Die Olympischen Spiele 1972, das direkte Aufeinandertreffen der beiden deutschen Mannschaften, ziehen das besonders an. Auch Rosendahl wurde dazu befragt. „Zu unserer Zeit wurde mal über Aufputschmittel geredet. Aber von Anabolika habe ich zu meiner Zeit nichts gewusst. Mir wurde so was nie angeboten“, sagt sie. Indizien, die auf das Gegenteil schließen lassen, gibt es nicht. Und in welchen Archiven sollen sie noch zu finden sein? Viele Quellen sind ausgewertet, viele Akten auch schon vernichtet, manche Zeitzeugen gestorben.
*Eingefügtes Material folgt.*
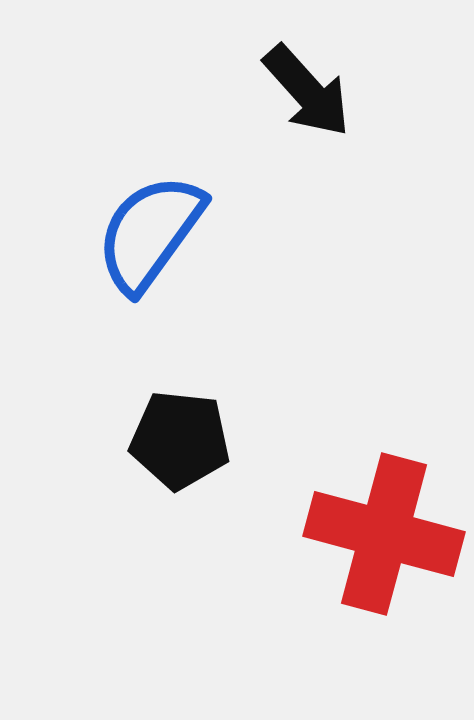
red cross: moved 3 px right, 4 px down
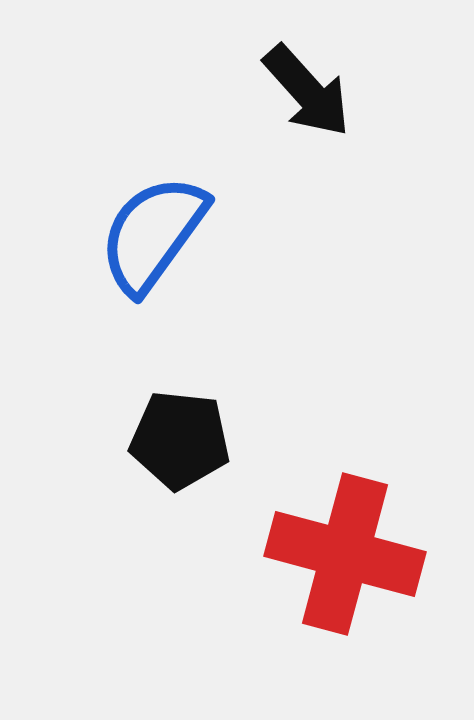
blue semicircle: moved 3 px right, 1 px down
red cross: moved 39 px left, 20 px down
So bleibt es eine Glaubensfrage, ob nicht tatsächlich auch die Tagesform oder etwas Anderes, Natürliches dieses olympische Finale entscheiden konnten. Und jeder muss selbst entscheiden, ob er in diesem Fall die Unschuldsvermutung anwendet oder sich die Haltung zu eigen macht, die inzwischen etwa im Radsport herrscht: der Generalverdacht gegen alle Athleten.
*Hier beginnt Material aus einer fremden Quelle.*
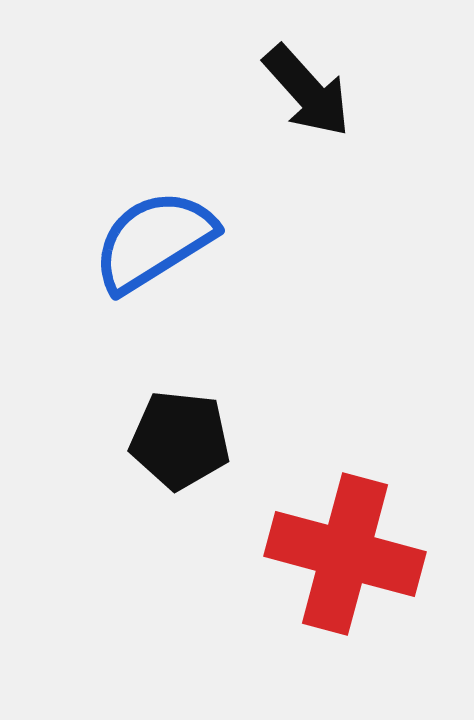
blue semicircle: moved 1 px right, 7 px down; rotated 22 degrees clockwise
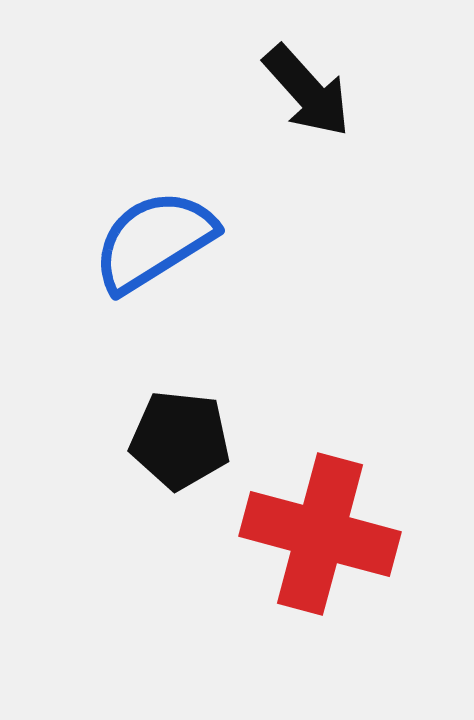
red cross: moved 25 px left, 20 px up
Einige wenige westdeutsche Athleten haben schon Doping gestanden. Der frühere Sprinter Manfred Ommer tat dies 1977. „Bei meinem ersten Länderkampf, der EM 1971 in Helsinki, saßen wir auf der Tribüne, und wir konnten das Scheißlied nicht mehr hören, das war die Hymne der DDR. Dann gehst du zu deinem Arzt und sagst: Warum haben wir nicht die Pillen?“, erzählte er noch einmal in der vergangenen Woche. Über die Freiburger Sportmedizin, die im Westdoping eine Hauptrolle spielte, sagte er: „Das waren richtige Pilgerfahrten. Im Wartezimmer hat man alles gesehen, was Rang und Namen hatte, aus verschiedenen Sportarten. Und jeder wusste, warum man hier war.“
Die jüngste Forschung hat einige interessante Details gebracht, wie den Verdacht, dass möglicherweise an Minderjährigen Anabolikaversuche durchgeführt worden sein könnten. Neue Gewissheiten gibt es aber nicht. Ein Wert der Studie liegt daher wohl in der Aufforderung an den westdeutschen Sport, Kontinuitäten weiter aufzudecken und sich von ihnen zu lösen. Denn während im Osten Trainer, Ärzte und Funktionäre bestraft und aus dem Sport entfernt wurden, hat dieser Prozess im Westen nie stattgefunden. Er ist bislang an der Selbstgerechtigkeit gescheitert.